__WHAT THE TASK ASKS__
How many lines in the rows below contain the string "Rule", matching case exactly? Reply with the number alone.

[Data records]
^^^^^^^^
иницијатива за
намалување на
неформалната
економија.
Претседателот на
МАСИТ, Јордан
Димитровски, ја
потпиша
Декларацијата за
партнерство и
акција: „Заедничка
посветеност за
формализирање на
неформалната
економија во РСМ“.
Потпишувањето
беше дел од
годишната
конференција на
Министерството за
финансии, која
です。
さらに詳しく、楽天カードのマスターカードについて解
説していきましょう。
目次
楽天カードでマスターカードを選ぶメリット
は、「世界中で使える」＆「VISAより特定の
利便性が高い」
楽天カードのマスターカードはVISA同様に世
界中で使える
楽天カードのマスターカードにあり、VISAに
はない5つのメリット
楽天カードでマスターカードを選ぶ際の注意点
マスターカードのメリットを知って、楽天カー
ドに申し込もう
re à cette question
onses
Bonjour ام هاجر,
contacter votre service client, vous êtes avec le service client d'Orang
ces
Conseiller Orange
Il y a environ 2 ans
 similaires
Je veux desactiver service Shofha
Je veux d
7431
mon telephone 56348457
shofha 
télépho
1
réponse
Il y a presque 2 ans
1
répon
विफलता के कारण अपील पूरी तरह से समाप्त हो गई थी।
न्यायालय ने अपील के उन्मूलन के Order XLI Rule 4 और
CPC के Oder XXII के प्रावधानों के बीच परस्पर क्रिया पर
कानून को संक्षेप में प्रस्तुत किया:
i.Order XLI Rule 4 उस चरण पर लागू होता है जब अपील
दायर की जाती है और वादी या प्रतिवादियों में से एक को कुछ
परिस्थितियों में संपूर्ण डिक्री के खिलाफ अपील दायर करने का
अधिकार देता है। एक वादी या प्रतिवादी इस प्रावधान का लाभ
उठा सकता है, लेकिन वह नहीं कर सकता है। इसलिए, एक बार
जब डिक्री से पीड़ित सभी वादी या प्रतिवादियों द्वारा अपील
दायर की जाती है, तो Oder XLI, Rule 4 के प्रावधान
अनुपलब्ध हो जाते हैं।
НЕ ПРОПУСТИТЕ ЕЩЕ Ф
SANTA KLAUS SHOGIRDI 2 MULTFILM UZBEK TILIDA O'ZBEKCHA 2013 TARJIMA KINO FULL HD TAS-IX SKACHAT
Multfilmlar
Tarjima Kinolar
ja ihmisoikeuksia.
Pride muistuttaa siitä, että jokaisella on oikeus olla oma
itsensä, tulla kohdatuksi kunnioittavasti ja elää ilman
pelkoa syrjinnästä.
^^^^^^^^
__RESPONSE TO THIS TASK__
3